I really do want to get past this blame crap, but today it’s still there – part of my unsettled feeling today. Another part is the guilt I still feel sometimes when I think that I only visited Mom twice during her last year-and-a-half. On my last visit, nine months before her death, she didn’t remember who I was until the day I returned home. Fortunately my second-to-last visit was a happy occasion. My sister and I held a birthday party for her (the picture below is from that party and is my last with her).
Mom is who I get my story-telling from; and my sometimes obsessive behavior and my curiosity. My sense of humor and love of travel too.
I know this is a long post, but just one more thing.
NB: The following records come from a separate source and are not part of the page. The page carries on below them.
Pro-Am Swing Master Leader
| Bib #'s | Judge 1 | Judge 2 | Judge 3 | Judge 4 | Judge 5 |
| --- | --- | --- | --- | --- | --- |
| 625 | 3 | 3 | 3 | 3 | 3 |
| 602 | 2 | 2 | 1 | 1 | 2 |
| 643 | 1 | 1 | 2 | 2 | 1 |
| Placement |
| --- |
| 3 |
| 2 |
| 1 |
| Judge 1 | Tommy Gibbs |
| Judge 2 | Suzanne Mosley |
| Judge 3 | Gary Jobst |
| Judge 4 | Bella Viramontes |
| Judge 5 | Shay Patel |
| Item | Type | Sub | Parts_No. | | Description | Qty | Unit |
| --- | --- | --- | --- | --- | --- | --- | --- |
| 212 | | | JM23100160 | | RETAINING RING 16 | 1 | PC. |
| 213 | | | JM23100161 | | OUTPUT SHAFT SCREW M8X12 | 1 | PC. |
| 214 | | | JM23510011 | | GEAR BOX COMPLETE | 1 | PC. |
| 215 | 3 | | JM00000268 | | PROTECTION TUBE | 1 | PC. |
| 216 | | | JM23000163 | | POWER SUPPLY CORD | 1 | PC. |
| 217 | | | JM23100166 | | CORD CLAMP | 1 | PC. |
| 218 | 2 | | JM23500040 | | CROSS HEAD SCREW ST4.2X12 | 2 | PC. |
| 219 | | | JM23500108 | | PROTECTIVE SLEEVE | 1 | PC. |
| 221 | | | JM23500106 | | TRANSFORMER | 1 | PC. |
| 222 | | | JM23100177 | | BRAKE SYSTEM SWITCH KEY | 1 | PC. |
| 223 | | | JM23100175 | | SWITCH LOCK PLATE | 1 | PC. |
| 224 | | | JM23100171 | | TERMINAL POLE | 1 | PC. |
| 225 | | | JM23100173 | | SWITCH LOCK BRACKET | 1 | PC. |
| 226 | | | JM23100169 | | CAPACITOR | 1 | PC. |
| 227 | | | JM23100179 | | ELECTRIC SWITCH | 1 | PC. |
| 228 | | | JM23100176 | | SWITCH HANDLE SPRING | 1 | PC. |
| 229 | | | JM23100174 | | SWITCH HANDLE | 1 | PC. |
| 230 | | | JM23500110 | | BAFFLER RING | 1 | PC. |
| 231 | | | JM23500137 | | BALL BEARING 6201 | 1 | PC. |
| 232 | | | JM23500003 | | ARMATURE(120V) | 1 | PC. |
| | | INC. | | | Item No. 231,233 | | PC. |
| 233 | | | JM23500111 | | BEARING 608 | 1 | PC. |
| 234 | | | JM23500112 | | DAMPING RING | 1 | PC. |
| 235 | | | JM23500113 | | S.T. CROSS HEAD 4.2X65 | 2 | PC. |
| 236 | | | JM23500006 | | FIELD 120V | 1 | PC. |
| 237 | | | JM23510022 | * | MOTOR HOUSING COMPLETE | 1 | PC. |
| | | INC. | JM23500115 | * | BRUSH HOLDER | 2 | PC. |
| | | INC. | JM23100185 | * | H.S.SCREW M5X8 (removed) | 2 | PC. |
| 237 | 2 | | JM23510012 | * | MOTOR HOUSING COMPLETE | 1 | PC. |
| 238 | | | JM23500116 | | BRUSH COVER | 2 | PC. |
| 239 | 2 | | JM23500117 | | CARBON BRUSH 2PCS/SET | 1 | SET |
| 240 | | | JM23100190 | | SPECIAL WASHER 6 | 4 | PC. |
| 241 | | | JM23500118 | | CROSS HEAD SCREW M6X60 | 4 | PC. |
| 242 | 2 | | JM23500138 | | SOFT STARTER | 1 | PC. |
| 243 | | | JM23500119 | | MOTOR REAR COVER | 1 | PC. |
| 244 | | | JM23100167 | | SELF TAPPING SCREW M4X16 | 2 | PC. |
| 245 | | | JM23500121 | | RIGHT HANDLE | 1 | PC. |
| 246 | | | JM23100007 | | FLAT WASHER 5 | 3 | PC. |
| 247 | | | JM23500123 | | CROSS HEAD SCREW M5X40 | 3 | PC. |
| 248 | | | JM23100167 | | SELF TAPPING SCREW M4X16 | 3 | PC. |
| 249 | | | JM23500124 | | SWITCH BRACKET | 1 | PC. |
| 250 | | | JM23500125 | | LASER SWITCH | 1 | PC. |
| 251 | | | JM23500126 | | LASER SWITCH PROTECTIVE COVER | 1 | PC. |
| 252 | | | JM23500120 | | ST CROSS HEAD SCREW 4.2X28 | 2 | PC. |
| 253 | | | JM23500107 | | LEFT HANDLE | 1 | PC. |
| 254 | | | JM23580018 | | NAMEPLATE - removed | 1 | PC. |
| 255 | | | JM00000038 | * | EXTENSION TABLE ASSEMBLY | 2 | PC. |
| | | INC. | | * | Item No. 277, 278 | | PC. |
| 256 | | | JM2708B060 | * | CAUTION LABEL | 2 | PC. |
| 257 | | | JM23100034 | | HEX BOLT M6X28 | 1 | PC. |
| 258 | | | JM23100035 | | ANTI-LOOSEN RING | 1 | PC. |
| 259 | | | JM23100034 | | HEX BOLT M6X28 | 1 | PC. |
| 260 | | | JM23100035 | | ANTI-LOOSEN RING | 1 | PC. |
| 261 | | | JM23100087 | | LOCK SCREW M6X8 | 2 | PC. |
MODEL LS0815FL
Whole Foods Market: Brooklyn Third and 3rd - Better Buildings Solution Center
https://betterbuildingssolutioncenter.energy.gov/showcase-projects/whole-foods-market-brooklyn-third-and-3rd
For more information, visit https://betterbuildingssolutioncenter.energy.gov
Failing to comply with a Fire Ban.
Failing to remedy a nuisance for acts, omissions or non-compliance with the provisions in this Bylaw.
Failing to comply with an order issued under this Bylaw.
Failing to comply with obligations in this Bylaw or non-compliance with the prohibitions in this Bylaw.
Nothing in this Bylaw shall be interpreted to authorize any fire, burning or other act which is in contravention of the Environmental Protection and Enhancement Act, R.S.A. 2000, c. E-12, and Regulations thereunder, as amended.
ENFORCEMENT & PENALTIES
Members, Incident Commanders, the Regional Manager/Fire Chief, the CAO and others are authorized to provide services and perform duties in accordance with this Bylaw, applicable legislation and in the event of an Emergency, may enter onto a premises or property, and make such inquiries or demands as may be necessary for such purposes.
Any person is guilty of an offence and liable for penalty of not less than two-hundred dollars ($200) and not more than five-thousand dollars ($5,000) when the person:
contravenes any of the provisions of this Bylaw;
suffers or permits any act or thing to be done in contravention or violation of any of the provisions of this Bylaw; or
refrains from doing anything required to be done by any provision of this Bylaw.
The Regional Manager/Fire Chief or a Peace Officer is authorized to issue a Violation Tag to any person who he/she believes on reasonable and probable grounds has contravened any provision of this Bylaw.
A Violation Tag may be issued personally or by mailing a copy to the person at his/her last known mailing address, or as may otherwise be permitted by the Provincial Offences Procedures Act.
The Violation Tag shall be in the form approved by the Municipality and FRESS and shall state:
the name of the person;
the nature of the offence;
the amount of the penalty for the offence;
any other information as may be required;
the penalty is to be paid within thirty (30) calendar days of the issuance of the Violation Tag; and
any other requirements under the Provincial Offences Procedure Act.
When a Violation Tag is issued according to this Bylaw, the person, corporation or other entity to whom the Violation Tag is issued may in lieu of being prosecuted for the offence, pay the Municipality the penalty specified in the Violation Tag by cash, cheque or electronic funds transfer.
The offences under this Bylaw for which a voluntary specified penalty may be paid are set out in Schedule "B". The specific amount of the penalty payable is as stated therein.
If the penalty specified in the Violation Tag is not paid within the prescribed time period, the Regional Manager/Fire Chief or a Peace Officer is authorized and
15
This is what I said at her funeral, six weeks after Hurricane Katrina. It says a lot about her and maybe a little about me:
When we met with Father Ralph a few days ago, he pointed us in a wonderful direction for today. He said this should be a celebration of Mom’s life.
Ann Marie and I are so lucky to have had her as our mother, and there are so many things we could say about her. But in my mind, four things stand out above the rest:
1) She had a great sense of humor. She loved a good laugh. One of Ann Marie’s last memories of her was a few days before Katrina. Mom was sitting there at the nursing home laughing. Ann Marie doesn’t really know what she was laughing at, but she was having a good ole laugh.
2) Mom loved to travel. And with the evacuation to north Louisiana and her return here in this casket, she traveled more during her last three days of life and the weeks since her death than she had traveled in decades. She is probably having a good laugh about that right now.
3) Mom paid me and Ann Marie the greatest compliment a mother could pay a child … many times. She married late in life, especially for her generation, at age 39. She told us many times, including at her 94th birthday party, that her life really didn’t begin till she was in her 40s, when she had us.
4) One of the most important things in life is family. Up until the last year or so, she kept up with what was going on in your lives … the cousins, your kids, your grandkids. The Mary Kay sisters, the red car ... she even got to ride in the red Mary Kay car and she was aware of things that day.
And it means a lot to Ann Marie and I that you are here sharing this day with us.
Mom, we love you.
Wow, you’re still reading this? Thanks. It means a lot to me.